By Posted on 4 m read

Christmas is a time of indulgence, with crispy roast potatoes, juicy pigs in blankets, and boxes of moreish chocolates. You probably have your favourite tried-and-tested festive recipes to follow too, with lots of us following family traditions of making dishes in particular ways. But how about trying a new festive recipe this time round?

Clear your fridge freezer out to make room for your festive treats (wouldn’t it be handy to have a big Fisher & Paykel fridge at this time of year?), then roll up your sleeves to do a spot of Christmas cooking…

Cranberry sauce

Cranberry sauce out of a jar is absolutely fine, but once you’ve made your own, you’ll never go back. This recipe is just sweet enough, with plenty of depth of flavour and lots of zing:

Ingredients:

75g light brown soft sugar

250g fresh cranberries

1 orange, peeled and chopped

½ teaspoon mixed spice

A pinch of freshly grated nutmeg

A splash of port

Method:

Blend all of the ingredients together in a food processor until smooth. Taste, adding a little more sugar if you’d prefer it to be sweeter. Serve it cool, or as Nigel Slater suggests, gently heat it through and devour it warm alongside your roast turkey.

Mince pies

If there’s one thing that’s a whole more delicious when it’s homemade, it’s a mince pie. This recipe makes a batch of buttery, lightly spiced mince pies – perfect with a cup of tea or with a small glass of sherry on Christmas Eve:

Ingredients:

500g strong plain flour (and a little extra for dusting)

175g icing sugar

375g cold butter cut into cubes

Zest and juice of 1 large orange

500g mincemeat

1 egg, beaten

Method:

Heat your oven to 190C/170F/gas mark 5. In a food processor, combine the flour, icing sugar and butter until it forms fine crumbs. While the blade is running, add the zest and 3 tablespoons of orange juice. This will form clumps – add a little more of the orange juice to bring the pastry together.

Press the pastry into a ball, then chill it in the fridge for 30 minutes or until firm. Roll out the pastry on a lightly floured surface until it is the thickness of a £1 coin. Cut 12 circles using a pastry cutter and lightly press each into a non-stick bun tin.

Re-roll the trimmings and stamp out 12 stars for the top – they should be just large enough for the points of the starts to touch the outer edge of the pastry cases.

RECORD EXCERPTS:
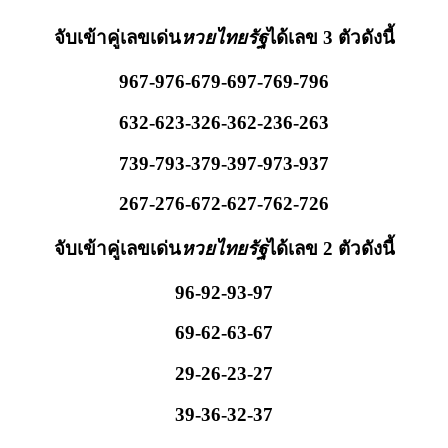
จับเข้าคู่เลขเด่น
หวยไทยรัฐ
ได้เลข 3 ตัวดังนี้
967-976-679-697-769-796
632-623-326-362-236-263
739-793-379-397-973-937
267-276-672-627-762-726
จับเข้าคู่เลขเด่น
หวยไทยรัฐ
ได้เลข 2 ตัวดังนี้
96-92-93-97
69-62-63-67
29-26-23-27
39-36-32-37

QUESTIONS TO ANSWER:
A) According to the Christmas recipes passage, how long should the mince pie pastry be chilled in the fridge?
B) Please carry on the Christmas recipes passage from its last sentence.
The material comes from a different source than the Christmas recipes passage.

ANSWERS FOR THE EXERCISE:
A) For 30 minutes or until firm.

B)
Fill each round with 1 tablespoon of mincemeat, then lightly press a pastry star onto the top of each. Take care not to overfill the mince pies. Brush the top with egg and bake for 15 – 20 minutes until golden and crisp.

Festive cherry trifle

After a large Christmas dinner (and perhaps a second helping of roast potatoes), you’ll want a dessert that feels indulgent yet refreshing. This cherry trifle is exactly that – reduce the amount of cherry jam if you’d like it to be a little more tart, and see if you can resist dipping a spoon in it every time you walk past the fridge…

Ingredients:
450g cherries, de-stoned (reserve a few whole cherries for the top)

340g cherry jam

450g madeira cake

100ml kirsch

5 Amaretti biscuits, broken

300ml double cream

Method:

In a pan, cook the cherries and cherry jam over a medium heat for up to 10 minutes, until softened. Remove from the heat and allow to cool slightly.

Cut the madeira cake into 1cm-thick slices, spreading half the cake slices with the cherry jam. Sandwich the remaining cake slices and cut them in half.

Pour the kirsch into a shallow bowl, dip each sandwiched cake slice into the liqueur, then arrange into the base of the trifle dish. Line the edges of the dish, then fill the centre with the remaining sandwiches. Pour the remaining kirsch on top of the sandwiches, then spoon the cherries and juice from the pan on top of it all. Scatter over the broken Amaretti biscuits.

Pour over cool custard, whip the cream lightly and spread it over the top. Decorate with fresh whole cherries and chill for up to 24 hours before serving.

Will you be trying any of these delicious Christmas recipes this year? They’re all very straightforward to make, don’t require too much in the way of equipment and can simply be left in the fridge or in an air-tight container before being eaten; perfect when fridge space is at a premium.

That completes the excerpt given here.